Ever spend time organizing a space only to have it undone in a week? This is a common problem, especially in a space where there are multiple users. The best way to make yourself and others put things back in the right space is… LABELING! Putting a label on a space provides a strong visual reminder of what should (and should not) be put there.
How do I make and attach labels? There are a variety of options, each of which lends itself to a particular situation.
Ways to Create Labels
Grab a sharpie or paint pen and simply write directly onto a storage container.
Use a label maker. This makes for clear, easy-to-read labels that look professional.
Buy blank labels to write/print on. You can get sheets of labels in a variety of shapes and patterns at a store like Staples.
Download printables. Many sights offer printable labels for every need. Check out a sight like Pinterest for ideas.
Use pre-made labels, such as luggage tags.
Design your own. If you are creative, you might enjoy drawing your own labels or designing them on your computer. Use your imagination and explore different materials, such as fun foam, burlap, linen, etc. For young children, consider using images in addition to words.
How to Attach Labels
For flat, non-porous surfaces, adhesive work best. Labels which have built-in adhesive (e.g. those from a label maker) are simply “peel and stick.” Labels that have been printed on regular paper can be attached by covering with wide, clear packing tape.

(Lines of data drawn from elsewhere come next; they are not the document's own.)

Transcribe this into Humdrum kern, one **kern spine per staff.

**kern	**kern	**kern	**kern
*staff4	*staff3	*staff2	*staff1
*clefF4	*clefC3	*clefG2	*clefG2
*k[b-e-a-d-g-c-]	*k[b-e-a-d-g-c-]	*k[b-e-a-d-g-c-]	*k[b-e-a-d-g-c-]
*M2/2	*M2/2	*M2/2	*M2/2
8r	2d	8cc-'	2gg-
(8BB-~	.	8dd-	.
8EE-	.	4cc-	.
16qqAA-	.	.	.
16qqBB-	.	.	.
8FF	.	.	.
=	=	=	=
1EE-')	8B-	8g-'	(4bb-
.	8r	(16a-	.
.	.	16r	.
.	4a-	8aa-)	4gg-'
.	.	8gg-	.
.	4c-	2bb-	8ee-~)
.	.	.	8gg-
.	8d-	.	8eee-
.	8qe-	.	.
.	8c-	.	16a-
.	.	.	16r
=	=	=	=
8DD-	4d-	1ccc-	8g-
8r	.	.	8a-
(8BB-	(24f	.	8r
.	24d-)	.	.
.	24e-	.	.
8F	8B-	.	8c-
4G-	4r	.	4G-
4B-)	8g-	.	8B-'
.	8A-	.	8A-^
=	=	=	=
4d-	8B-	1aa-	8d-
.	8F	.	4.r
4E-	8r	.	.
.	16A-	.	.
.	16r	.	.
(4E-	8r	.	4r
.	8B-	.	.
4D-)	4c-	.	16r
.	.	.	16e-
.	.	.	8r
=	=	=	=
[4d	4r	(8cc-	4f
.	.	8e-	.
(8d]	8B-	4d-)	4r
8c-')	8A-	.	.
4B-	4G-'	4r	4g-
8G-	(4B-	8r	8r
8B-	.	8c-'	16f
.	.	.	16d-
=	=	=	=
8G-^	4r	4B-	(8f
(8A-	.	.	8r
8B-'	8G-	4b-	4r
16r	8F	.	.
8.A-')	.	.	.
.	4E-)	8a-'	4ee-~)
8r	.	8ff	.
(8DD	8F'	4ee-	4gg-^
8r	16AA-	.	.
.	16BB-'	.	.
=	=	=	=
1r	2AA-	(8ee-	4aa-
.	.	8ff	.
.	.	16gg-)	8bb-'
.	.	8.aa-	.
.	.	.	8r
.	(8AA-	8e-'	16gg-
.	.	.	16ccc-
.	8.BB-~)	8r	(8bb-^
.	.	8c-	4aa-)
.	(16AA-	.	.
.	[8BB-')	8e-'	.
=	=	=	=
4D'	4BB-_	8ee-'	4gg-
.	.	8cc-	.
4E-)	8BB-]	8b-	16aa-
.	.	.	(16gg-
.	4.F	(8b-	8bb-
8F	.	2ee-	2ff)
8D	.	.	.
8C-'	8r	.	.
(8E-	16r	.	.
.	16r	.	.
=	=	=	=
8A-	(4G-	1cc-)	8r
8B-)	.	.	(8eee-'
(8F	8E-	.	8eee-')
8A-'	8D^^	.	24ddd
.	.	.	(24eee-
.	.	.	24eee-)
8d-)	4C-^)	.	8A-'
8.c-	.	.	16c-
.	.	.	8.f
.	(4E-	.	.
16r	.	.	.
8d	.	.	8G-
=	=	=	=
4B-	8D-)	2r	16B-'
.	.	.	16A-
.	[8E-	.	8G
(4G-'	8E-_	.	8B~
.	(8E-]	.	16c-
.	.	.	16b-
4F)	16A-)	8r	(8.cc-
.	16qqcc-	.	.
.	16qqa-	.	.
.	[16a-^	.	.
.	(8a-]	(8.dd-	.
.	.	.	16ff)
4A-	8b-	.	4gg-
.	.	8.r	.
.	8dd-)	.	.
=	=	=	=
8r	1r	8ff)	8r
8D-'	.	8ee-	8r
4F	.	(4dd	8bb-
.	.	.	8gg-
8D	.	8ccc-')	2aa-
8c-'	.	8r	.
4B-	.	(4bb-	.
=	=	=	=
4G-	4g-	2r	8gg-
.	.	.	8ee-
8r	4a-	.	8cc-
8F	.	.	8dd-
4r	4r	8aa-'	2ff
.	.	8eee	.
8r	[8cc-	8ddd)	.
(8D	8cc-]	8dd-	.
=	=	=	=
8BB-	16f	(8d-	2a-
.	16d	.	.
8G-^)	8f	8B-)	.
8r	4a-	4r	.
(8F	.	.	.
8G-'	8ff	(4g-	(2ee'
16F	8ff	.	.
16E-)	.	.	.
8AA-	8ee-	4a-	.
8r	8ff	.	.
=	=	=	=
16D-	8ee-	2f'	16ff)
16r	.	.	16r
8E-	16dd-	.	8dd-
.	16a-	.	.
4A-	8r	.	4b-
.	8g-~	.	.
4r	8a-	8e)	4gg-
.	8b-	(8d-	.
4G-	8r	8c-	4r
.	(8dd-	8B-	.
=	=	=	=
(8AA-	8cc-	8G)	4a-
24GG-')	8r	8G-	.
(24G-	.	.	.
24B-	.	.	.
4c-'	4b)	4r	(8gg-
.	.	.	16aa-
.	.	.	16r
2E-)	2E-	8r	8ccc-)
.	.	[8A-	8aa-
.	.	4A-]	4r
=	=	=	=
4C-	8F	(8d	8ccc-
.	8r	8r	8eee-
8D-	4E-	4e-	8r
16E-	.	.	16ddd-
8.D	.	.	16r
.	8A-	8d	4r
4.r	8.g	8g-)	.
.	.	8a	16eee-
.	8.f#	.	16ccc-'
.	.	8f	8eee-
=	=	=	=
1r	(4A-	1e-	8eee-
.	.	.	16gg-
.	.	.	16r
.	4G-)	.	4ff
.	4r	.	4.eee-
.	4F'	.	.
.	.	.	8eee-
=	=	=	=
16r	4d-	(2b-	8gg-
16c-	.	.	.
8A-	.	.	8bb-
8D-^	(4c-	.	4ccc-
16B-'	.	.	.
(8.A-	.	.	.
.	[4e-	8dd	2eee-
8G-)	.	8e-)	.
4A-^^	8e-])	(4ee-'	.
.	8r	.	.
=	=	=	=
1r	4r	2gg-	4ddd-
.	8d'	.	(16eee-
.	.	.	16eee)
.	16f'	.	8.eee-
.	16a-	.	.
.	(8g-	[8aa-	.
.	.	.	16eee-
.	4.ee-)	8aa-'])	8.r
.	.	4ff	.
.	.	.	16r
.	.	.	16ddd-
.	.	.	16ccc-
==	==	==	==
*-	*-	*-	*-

For fabric, sew labels on or attach them with iron-on fuse tape. Labels can also be stamped onto fabric with indelible ink.
When labeling a rough surface (e.g. a basket), tie labels on with a ribbon, string, or key ring.
[Note: Consider gluing labels onto cardstock or laminating them if they will be dangling.]
When available, slip a label into a bracket, such as you find on a file box or hanging file folder.
Ideal Places to Use Labels
The sky (or your family’s/coworkers’ tolerance) is the limit on what you can label, but here are a few common areas:
On the front edge of drawers
On the wall of a cubby or over a coat hook
Labels communicate what goes where. If you have a “problem area”, why not try using labels and let me know if it helped.
What areas have you found helpful to label?